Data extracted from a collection
┌──
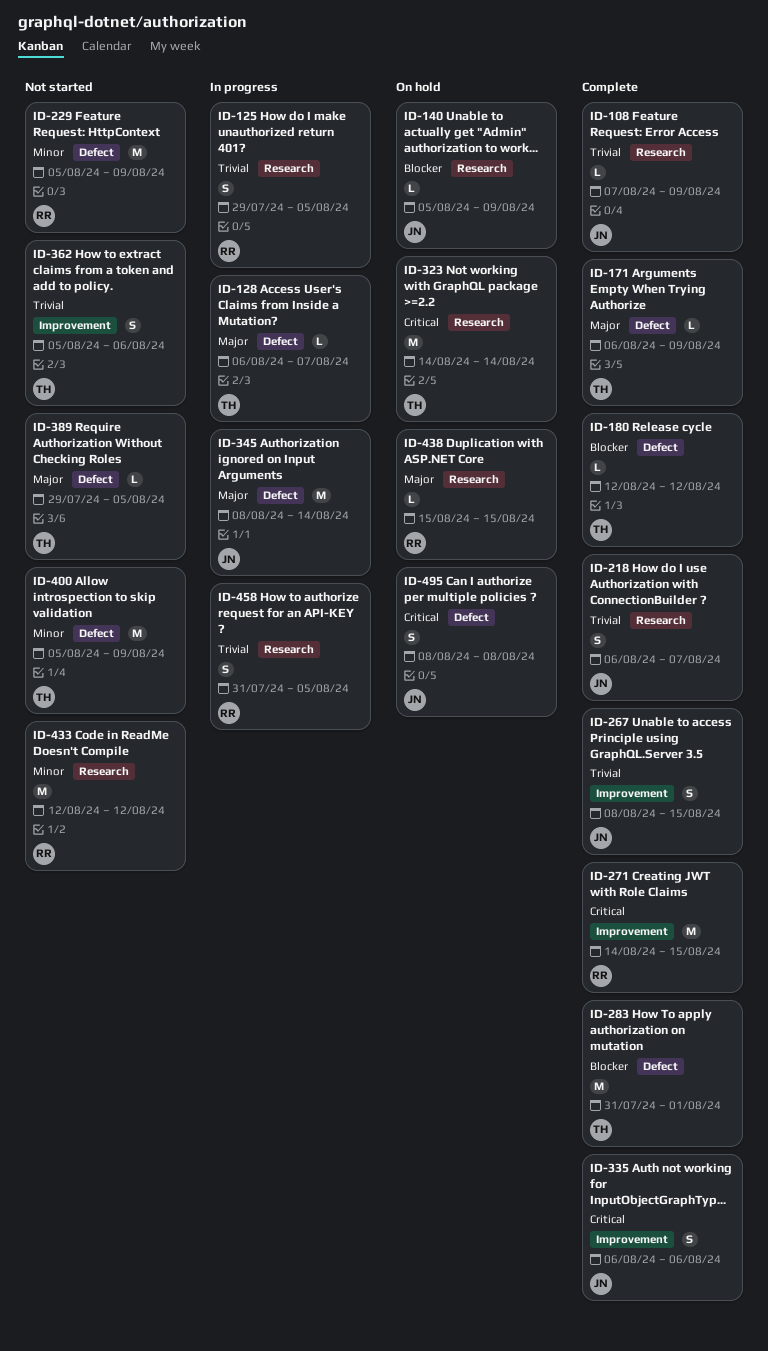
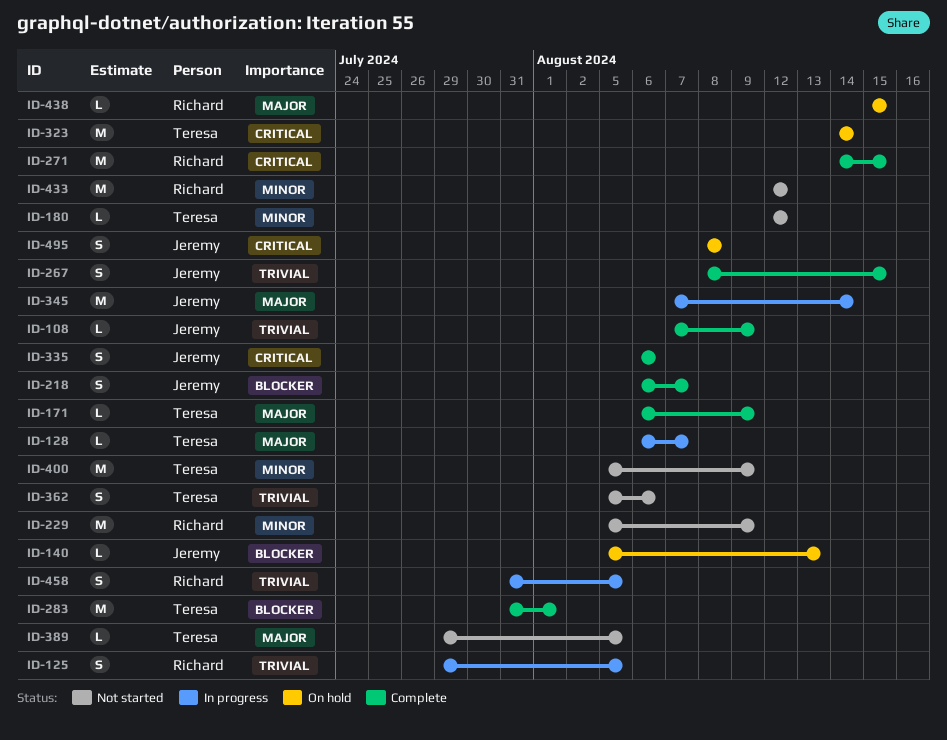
ID-140, due: Aug 9 -> Aug 13
ID-180, status: Complete -> Not started
ID-180, priority: Blocker -> Minor
ID-218, priority: Trivial -> Blocker
ID-345, start: Aug 8 -> Aug 7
└──
● **Task goal**:
Looking at the records, state how many lines contain "priority" and write nothing besides that number.

● **Answer to this exercise**:
2